An Asymptotic Parallel-In-time Method for Highly Oscillatory PDEs
Tuesday, October 15, 11 a.m. – 12 p.m., Bldg. 50B, Room 4205
Terry Haut, Center for Nonlinear Studies, Los Alamos National Laboratory
Abstract: We present a new time-stepping algorithm for nonlinear PDEs that exhibit scale separation in time. Our scheme combines asymptotic techniques (which are inexpensive but can have insufficient accuracy) with parallel-in-time methods (which, alone, can be inefficient for equations that exhibit rapid temporal oscillations). In particular, we use an asymptotic numerical method for computing, in serial, a solution with low accuracy, and a more expensive fine solver for iteratively refining the solutions in parallel. Examples on the shallow water equations demonstrate that orders of magnitude speedup and high accuracy are achievable.
How the Method of Frobenius Led to Self-Replicating 3D Zombie Vortices in Turbulent Lab Flows and the Formation of Stars
Wednesday, October 16, 3:30 - 4:30 p.m., 939 Evans Hall - UC Berkeley Campus
Philip Marcus, University of California, Berkeley
Abstract: We report a new mechanism for creating vortices in a class of flows that are linearly stable and believed, by most researchers, to be also finite-amplitude stable. We find that the vortices form in numerical simulations of stably-stratified Couette flows (both plane and circular), as well as in simulations of protoplanetary disks around forming protostars. Our study was motivated by the fact that protoplanetary disks must have flow instabilities to form stars. The mechanism that we discovered allows small-amplitude perturbations (i.e., with small volumes and Rossby numbers) to form vortices that are large in volume and amplitude (with a Rossby number of order unity). The energy of the vortices becomes large, and it is supplied the kinetic energy of the background shear flow. The underlying mathematics of the finite-amplitude instability lies in Math 53 and 54. Our vortices have an unusual property: a vortex that grows from a single, local perturbation triggers a new generation of vortices to grow at nearby locations.
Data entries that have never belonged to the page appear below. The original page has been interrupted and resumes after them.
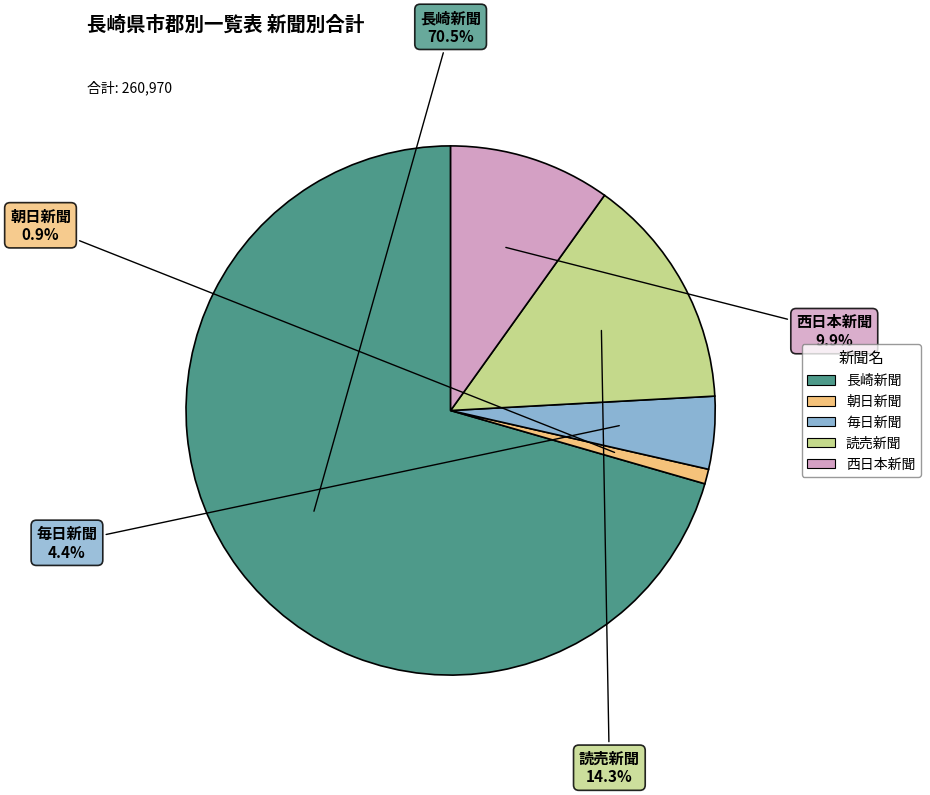

What is the smallest slice in the pie chart?

朝日新聞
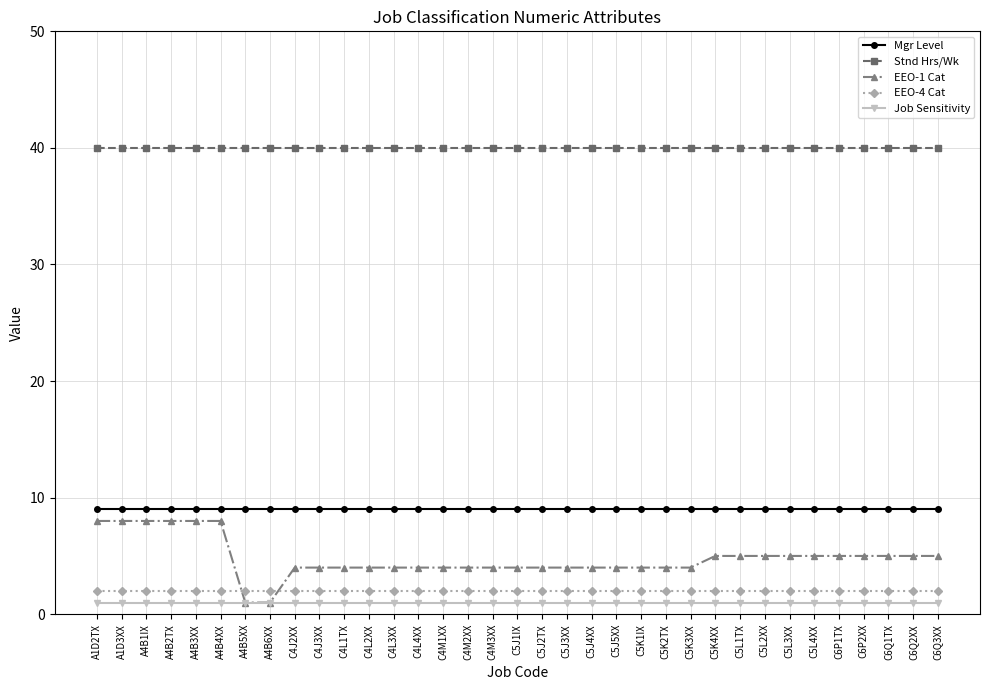

True or false: Job Sensitivity and EEO-4 Cat cross at least once.

False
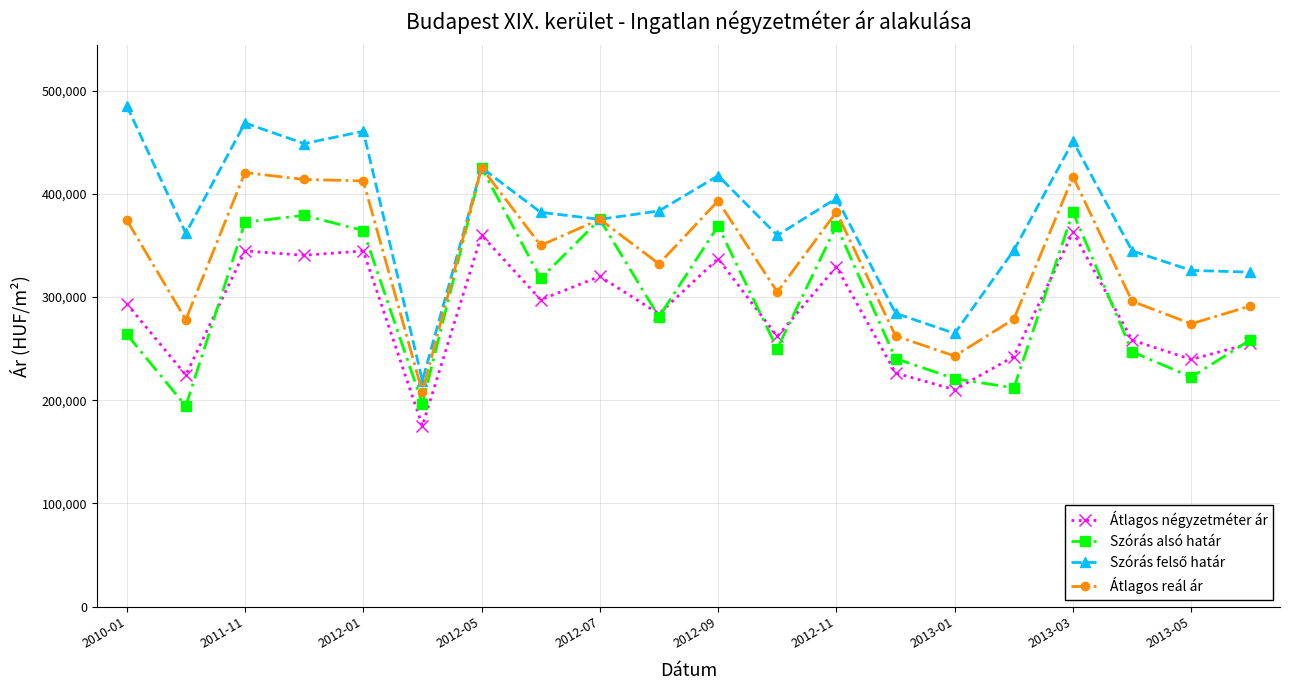

In Szórás alsó határ, how many points are lower than both neighbors (excluding endpoints)?

7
After the second generation of vortices grows large, it triggers a third generation. The triggering of subsequent generations continues ad infinitum so that a front dividing the vortex-dominated flow from the unperturbed flow advances until the entire domain fills with large vortices. The vortices do not advect across the region, the front of the vortex-populated fluid does. The region in protoplanetary disks where we have found this new mechanism is thought to be stable; thus, in the astrophysical literature this region is called the dead zone. Because the vortices we report here arise in the dead zone, grow large, and spawn new generations of vortices that march across the domain, we refer to them as zombie vortices. We consider the mechanism of the zombie vortices’ growth and advance in a proposed lab experiment: circular Couette flow with a vertically stably-stratified Boussinesq fluid (i.e., salt water) with a density that is linear with height. Because this flow is nearly homogenous, the first vortex formed by the initial instability self-replicates in an approximately spatially self-similar manner and fills the domain with a lattice of 3D vortices, which persists, despite the fact that the flow is turbulent.